STATED PROBLEM: From the listing below, pull out everything from its first line down to and including the line that contains "genus: Dercitus", reproducing each line without any change.

**********

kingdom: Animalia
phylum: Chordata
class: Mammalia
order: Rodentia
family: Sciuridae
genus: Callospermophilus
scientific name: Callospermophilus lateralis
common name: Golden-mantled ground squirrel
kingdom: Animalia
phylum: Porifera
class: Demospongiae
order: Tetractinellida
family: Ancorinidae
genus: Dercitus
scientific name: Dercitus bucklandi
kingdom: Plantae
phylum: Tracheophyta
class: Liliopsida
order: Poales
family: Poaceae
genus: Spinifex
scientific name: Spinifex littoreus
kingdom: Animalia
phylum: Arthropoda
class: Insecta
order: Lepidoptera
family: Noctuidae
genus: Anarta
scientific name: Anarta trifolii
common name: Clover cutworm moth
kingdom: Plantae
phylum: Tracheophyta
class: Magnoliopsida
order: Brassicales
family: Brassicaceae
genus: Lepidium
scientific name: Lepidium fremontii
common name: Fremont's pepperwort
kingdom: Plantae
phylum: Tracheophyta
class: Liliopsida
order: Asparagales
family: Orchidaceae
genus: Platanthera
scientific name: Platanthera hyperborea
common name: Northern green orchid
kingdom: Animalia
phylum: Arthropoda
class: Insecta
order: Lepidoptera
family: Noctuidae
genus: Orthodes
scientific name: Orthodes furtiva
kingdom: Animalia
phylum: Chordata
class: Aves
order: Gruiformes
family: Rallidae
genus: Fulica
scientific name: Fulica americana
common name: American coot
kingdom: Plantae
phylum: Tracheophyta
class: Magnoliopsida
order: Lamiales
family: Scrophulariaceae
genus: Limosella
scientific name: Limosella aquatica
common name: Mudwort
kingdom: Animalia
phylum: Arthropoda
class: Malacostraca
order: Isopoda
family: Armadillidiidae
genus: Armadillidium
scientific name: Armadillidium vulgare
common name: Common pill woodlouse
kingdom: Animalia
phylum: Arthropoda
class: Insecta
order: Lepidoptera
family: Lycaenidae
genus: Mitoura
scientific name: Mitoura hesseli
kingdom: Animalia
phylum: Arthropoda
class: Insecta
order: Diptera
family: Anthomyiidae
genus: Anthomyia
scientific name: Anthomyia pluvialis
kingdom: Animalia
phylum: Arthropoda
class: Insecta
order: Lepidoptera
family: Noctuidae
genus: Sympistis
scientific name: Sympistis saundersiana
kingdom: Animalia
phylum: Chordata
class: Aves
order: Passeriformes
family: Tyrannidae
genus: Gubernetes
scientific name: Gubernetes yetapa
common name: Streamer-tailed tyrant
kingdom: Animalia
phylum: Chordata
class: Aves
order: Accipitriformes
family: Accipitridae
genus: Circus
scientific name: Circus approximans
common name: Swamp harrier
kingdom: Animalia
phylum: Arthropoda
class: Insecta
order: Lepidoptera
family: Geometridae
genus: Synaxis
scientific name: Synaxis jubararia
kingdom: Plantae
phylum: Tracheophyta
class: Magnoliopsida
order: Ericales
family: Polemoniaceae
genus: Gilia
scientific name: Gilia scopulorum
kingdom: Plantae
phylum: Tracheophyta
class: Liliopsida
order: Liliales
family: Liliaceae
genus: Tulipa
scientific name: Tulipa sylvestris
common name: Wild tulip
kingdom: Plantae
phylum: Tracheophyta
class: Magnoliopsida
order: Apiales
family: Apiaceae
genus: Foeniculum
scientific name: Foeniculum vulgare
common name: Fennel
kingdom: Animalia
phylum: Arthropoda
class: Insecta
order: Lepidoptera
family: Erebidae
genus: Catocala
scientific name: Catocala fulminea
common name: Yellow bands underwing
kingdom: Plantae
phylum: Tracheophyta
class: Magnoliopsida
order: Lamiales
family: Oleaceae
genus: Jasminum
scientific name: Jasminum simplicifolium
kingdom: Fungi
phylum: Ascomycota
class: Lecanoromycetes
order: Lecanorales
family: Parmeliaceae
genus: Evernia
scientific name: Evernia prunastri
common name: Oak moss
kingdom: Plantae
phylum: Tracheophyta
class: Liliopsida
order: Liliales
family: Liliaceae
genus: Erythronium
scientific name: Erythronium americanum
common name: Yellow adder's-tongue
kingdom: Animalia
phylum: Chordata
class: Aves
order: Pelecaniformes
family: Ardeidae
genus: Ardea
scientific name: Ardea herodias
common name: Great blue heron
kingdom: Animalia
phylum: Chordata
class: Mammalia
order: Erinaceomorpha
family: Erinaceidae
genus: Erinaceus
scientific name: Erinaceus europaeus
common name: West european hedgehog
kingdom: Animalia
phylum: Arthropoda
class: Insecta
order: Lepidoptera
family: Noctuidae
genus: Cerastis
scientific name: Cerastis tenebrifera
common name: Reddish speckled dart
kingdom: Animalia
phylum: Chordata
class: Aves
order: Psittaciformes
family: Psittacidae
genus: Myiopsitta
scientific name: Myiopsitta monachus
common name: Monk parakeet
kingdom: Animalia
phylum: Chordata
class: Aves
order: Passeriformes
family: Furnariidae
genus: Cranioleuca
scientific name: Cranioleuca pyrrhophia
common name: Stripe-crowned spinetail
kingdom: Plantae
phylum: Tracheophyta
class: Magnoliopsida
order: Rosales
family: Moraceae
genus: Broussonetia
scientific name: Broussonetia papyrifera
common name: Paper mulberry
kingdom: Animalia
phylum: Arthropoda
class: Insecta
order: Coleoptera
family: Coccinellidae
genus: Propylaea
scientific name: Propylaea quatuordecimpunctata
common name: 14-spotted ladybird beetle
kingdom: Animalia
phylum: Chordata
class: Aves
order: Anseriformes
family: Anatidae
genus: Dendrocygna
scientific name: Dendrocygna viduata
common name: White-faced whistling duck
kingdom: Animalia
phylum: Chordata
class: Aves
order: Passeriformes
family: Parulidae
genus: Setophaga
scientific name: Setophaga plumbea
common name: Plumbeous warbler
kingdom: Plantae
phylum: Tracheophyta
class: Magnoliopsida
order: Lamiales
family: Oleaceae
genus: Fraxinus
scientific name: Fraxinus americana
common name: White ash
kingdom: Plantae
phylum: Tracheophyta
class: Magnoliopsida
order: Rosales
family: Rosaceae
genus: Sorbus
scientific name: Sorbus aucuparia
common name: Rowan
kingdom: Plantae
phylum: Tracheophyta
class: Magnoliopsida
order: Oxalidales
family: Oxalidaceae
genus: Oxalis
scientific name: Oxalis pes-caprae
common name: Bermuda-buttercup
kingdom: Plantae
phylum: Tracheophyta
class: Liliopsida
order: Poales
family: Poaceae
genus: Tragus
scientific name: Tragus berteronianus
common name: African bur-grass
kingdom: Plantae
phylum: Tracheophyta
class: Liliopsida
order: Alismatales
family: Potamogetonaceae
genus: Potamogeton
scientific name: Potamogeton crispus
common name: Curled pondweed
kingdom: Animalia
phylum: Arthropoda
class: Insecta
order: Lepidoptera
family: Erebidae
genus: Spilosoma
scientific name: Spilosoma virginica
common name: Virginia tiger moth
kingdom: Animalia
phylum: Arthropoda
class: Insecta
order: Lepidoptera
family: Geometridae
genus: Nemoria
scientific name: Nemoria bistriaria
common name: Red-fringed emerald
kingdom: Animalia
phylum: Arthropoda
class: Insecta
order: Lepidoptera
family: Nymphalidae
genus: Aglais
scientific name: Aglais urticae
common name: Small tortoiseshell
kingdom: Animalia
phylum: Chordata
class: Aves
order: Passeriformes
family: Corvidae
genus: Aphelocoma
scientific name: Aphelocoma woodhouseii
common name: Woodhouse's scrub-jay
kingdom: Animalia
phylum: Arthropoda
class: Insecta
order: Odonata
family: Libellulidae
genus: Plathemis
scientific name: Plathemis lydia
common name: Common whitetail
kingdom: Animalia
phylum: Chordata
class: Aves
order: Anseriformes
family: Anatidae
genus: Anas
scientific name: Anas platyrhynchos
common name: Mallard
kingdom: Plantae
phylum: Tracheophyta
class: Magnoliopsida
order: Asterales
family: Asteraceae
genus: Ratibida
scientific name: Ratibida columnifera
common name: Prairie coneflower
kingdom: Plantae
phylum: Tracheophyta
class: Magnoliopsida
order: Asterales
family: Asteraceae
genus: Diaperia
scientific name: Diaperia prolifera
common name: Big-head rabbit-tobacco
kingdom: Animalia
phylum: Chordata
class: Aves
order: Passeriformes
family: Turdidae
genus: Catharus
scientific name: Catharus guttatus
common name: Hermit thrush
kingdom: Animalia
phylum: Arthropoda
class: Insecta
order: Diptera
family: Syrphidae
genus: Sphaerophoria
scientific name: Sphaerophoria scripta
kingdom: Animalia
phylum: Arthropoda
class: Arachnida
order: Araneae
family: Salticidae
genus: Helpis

**********

SOLUTION:
kingdom: Animalia
phylum: Chordata
class: Mammalia
order: Rodentia
family: Sciuridae
genus: Callospermophilus
scientific name: Callospermophilus lateralis
common name: Golden-mantled ground squirrel
kingdom: Animalia
phylum: Porifera
class: Demospongiae
order: Tetractinellida
family: Ancorinidae
genus: Dercitus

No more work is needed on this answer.